# Modeling - Tree Methods + K-Means
---

Buiding off of the tree-based modeling from the other notebook `20-review-prediction.ipynb`, we will try and predict the review rating (1, 2, 3, 4, 5) from the review's text and other features.

One of our methods includes K-Means clustering the reviews, based on the review text, and using that clustering a feature in our random forest and decision tree classifiers

## Package Installation + Setup
---

Because multiple team members used google drive, please check the drive path in each notebook. They might be slightly different!

In [5]:
# Install PySpark pacakges and set environment variables to use Spark on Colab
!pip install pyspark 
!pip install -U -q PyDrive
!apt install openjdk-8-jdk-headless -qq

!pip install pysparkling

import os
os.environ["JAVA_HOME"] = "/usr/lib/jvm/java-8-openjdk-amd64"

In [None]:
# Google Drive Authentication
from google.colab import drive
drive.mount('/content/drive', force_remount=True)

In [None]:
# PROJECT PATH
cur_path = "/content/drive/MyDrive/Colab Notebooks/BigDataScaling/Project/"
os.chdir(cur_path)

▬▬▬

▸ WORK INSTRUCTIONS:
A – Answer the following questions about the tree methods and K-Means notebook:
(i) Which existing notebook does this work build on?
(ii) On what basis are the reviews grouped by K-Means clustering?
(iii) To what path is the JAVA_HOME environment variable set?
B – Write the next portion of the tree methods and K-Means notebook, beginning after its final line.

▬▬▬

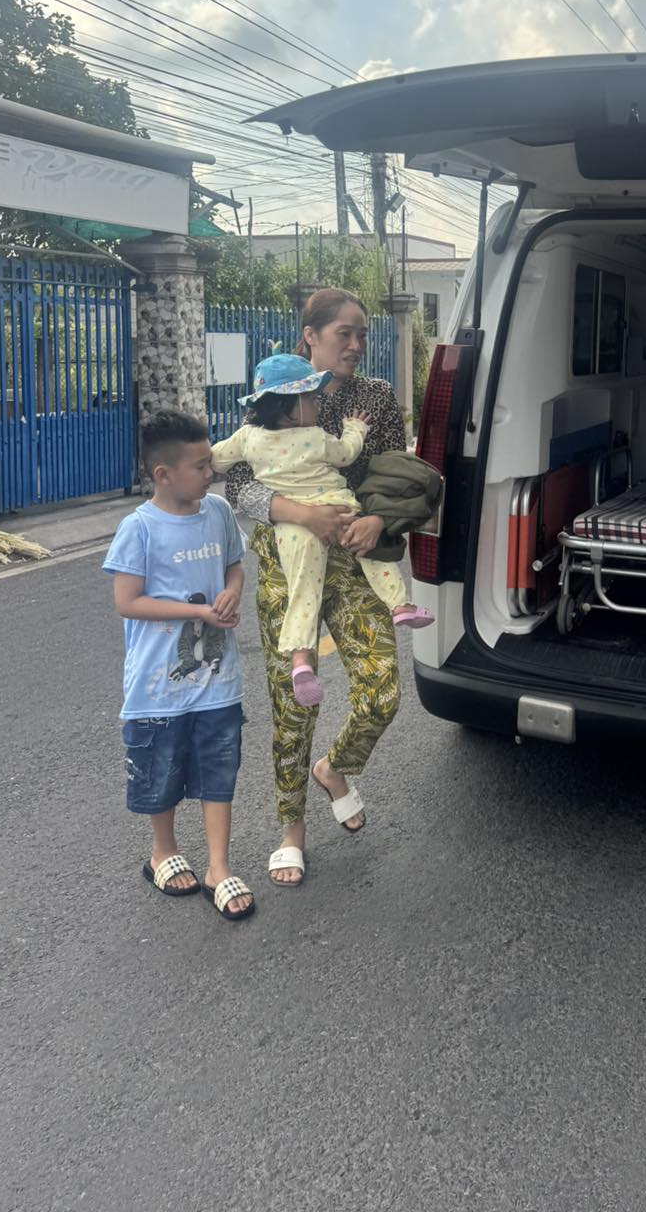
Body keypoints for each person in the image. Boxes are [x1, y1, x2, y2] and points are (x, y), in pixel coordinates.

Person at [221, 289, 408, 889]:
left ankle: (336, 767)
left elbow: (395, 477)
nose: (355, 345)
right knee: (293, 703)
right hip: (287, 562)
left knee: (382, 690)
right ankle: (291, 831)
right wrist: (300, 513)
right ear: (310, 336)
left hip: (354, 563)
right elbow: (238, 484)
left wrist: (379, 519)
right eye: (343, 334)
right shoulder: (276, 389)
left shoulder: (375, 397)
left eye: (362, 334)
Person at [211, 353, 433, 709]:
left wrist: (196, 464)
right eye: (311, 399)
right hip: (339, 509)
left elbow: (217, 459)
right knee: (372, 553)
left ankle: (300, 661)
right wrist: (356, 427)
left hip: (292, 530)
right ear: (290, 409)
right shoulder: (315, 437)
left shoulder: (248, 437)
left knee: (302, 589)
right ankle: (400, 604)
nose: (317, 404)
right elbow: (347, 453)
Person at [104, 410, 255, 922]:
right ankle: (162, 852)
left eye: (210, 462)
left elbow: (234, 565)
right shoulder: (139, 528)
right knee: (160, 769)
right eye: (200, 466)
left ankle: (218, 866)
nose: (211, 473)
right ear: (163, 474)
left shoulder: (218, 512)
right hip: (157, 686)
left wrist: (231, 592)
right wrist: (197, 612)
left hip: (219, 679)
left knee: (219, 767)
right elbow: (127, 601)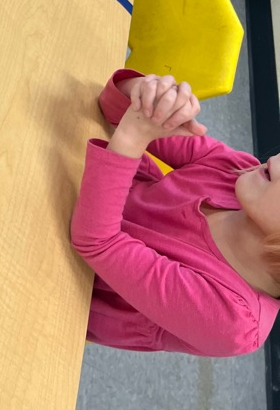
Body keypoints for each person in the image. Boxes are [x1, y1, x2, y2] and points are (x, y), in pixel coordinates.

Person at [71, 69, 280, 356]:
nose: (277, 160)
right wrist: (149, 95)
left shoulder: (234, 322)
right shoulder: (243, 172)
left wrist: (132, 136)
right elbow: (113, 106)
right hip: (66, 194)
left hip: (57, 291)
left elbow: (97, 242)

▬▬▬

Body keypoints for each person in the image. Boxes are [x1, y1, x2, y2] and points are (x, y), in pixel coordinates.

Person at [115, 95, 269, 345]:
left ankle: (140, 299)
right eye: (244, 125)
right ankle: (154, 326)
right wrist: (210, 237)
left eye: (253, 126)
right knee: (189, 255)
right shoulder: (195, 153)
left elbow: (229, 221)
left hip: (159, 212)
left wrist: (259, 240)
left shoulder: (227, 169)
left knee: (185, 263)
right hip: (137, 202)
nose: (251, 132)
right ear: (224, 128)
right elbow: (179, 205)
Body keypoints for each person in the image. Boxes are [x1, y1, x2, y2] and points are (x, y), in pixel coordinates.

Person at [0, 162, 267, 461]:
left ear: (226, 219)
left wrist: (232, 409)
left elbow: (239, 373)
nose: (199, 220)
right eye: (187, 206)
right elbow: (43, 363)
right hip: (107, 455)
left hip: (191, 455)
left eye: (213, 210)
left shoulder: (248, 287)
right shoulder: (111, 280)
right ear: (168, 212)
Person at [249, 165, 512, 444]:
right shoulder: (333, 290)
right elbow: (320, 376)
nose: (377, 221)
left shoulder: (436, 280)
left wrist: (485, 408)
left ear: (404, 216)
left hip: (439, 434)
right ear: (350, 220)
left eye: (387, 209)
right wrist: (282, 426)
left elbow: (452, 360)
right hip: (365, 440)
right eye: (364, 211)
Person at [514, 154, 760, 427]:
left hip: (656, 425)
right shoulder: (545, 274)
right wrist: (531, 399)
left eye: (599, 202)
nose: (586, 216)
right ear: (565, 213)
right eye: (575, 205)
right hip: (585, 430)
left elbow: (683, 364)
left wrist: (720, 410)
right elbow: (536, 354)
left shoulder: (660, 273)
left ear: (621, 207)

▬▬▬

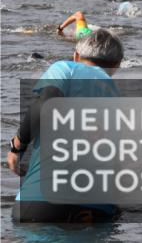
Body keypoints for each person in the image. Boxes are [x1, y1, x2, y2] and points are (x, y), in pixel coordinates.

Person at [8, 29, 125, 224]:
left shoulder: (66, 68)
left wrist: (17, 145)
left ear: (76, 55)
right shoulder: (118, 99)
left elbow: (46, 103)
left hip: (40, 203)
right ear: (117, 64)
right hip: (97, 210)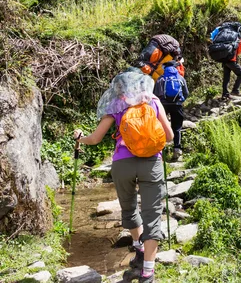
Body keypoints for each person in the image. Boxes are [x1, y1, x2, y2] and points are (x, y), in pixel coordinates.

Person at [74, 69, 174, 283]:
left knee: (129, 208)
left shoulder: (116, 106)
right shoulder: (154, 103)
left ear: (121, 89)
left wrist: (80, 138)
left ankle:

▬▬▬

▸ PER-TASK ANSWERS:
A –
(i) `20-review-prediction.ipynb`
(ii) The review text
(iii) "/usr/lib/jvm/java-8-openjdk-amd64"

B –
!pwd

/content/drive/MyDrive/Colab Notebooks/BigDataScaling/Project


In [None]:
import pandas as pd
import numpy as np

# Import VectorAssembler and Vectors

from pyspark.ml.linalg import Vectors
from pyspark.ml.feature import VectorAssembler, StringIndexer, Word2Vec
from pyspark.ml.feature import RegexTokenizer, StopWordsRemover
from pyspark.ml.feature import HashingTF, IDF, Tokenizer
from pyspark.ml.clustering import KMeans
from pyspark.ml.evaluation import MulticlassClassificationEvaluator
from pyspark.ml.classification import DecisionTreeClassifier, RandomForestClassifier

# PySpark SQL
from pyspark.sql import SparkSession
from pyspark.sql.functions import substring
from pyspark.sql.types import StringType,BooleanType,DateType,IntegerType
from pyspark.sql.functions import isnan, when, count, col
from pyspark.sql.functions import *
import pyspark.sql.functions as f

# NLP / PySparkling
from pysparkling import *  
from nltk.corpus import stopwords  

In [None]:
# create a spark session
spark = SparkSession.builder.appName('tree').getOrCreate()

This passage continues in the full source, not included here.